- [EXERCISE PROMPT] Two lines in the data below mark the range: the one with "expression by IHC" and the one with "cells in human". Return both, along with every line between them, exactly.

[INFORMATION SUPPLIED]

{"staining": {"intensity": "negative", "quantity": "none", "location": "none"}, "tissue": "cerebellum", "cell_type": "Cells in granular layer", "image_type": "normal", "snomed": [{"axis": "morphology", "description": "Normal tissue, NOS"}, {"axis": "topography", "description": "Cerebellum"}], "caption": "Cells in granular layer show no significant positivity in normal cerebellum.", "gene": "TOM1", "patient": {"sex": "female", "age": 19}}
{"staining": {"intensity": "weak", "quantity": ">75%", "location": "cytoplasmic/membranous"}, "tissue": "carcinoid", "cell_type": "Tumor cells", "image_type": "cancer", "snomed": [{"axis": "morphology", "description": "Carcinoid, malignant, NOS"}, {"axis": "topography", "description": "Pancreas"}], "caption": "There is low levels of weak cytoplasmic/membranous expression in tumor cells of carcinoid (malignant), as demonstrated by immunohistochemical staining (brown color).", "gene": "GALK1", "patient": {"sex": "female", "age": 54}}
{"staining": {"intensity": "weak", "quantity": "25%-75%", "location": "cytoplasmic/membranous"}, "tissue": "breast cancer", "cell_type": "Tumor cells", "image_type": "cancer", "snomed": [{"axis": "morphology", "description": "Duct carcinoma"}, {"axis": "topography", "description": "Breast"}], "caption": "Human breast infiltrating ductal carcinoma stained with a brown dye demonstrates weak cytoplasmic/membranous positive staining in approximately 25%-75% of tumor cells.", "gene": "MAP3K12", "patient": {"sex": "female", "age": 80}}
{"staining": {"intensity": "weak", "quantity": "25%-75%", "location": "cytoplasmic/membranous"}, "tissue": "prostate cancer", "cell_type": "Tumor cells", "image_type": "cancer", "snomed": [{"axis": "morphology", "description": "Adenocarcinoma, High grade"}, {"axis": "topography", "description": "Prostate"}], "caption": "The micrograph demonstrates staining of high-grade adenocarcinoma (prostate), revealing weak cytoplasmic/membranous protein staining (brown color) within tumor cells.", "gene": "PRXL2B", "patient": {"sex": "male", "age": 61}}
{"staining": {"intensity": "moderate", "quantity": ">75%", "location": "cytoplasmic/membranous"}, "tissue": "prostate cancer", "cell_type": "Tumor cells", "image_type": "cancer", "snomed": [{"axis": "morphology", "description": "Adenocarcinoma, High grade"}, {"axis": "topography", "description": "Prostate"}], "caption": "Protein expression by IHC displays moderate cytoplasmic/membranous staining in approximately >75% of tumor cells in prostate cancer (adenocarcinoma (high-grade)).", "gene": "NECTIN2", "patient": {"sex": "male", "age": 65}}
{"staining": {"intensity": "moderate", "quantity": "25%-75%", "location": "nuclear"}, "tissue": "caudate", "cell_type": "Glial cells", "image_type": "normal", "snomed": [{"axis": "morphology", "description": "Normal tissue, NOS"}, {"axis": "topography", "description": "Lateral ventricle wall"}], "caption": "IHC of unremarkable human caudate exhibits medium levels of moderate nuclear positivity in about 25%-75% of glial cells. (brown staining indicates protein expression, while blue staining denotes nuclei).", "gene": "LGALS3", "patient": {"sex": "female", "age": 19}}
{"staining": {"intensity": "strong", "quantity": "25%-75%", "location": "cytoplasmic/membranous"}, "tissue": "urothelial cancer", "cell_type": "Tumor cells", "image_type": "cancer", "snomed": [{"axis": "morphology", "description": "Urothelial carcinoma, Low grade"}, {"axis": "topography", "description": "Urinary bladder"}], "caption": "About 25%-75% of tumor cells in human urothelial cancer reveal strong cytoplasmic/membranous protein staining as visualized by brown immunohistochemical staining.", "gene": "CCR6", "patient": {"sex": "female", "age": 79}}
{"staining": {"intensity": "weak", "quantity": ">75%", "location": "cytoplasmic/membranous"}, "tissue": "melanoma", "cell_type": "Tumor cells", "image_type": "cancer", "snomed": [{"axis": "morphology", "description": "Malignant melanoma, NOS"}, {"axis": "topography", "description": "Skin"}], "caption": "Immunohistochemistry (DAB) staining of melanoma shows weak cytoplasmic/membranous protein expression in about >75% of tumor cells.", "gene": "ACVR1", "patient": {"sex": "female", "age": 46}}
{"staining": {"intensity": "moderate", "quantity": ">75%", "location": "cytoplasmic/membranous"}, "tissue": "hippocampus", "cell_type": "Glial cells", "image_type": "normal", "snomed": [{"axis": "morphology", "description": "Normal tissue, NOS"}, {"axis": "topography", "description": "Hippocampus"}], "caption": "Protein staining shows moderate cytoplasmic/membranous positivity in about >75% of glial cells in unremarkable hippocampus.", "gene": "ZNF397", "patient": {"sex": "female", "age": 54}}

[/INFORMATION SUPPLIED]

- [ANSWER TO THE PROBLEM]
{"staining": {"intensity": "moderate", "quantity": ">75%", "location": "cytoplasmic/membranous"}, "tissue": "prostate cancer", "cell_type": "Tumor cells", "image_type": "cancer", "snomed": [{"axis": "morphology", "description": "Adenocarcinoma, High grade"}, {"axis": "topography", "description": "Prostate"}], "caption": "Protein expression by IHC displays moderate cytoplasmic/membranous staining in approximately >75% of tumor cells in prostate cancer (adenocarcinoma (high-grade)).", "gene": "NECTIN2", "patient": {"sex": "male", "age": 65}}
{"staining": {"intensity": "moderate", "quantity": "25%-75%", "location": "nuclear"}, "tissue": "caudate", "cell_type": "Glial cells", "image_type": "normal", "snomed": [{"axis": "morphology", "description": "Normal tissue, NOS"}, {"axis": "topography", "description": "Lateral ventricle wall"}], "caption": "IHC of unremarkable human caudate exhibits medium levels of moderate nuclear positivity in about 25%-75% of glial cells. (brown staining indicates protein expression, while blue staining denotes nuclei).", "gene": "LGALS3", "patient": {"sex": "female", "age": 19}}
{"staining": {"intensity": "strong", "quantity": "25%-75%", "location": "cytoplasmic/membranous"}, "tissue": "urothelial cancer", "cell_type": "Tumor cells", "image_type": "cancer", "snomed": [{"axis": "morphology", "description": "Urothelial carcinoma, Low grade"}, {"axis": "topography", "description": "Urinary bladder"}], "caption": "About 25%-75% of tumor cells in human urothelial cancer reveal strong cytoplasmic/membranous protein staining as visualized by brown immunohistochemical staining.", "gene": "CCR6", "patient": {"sex": "female", "age": 79}}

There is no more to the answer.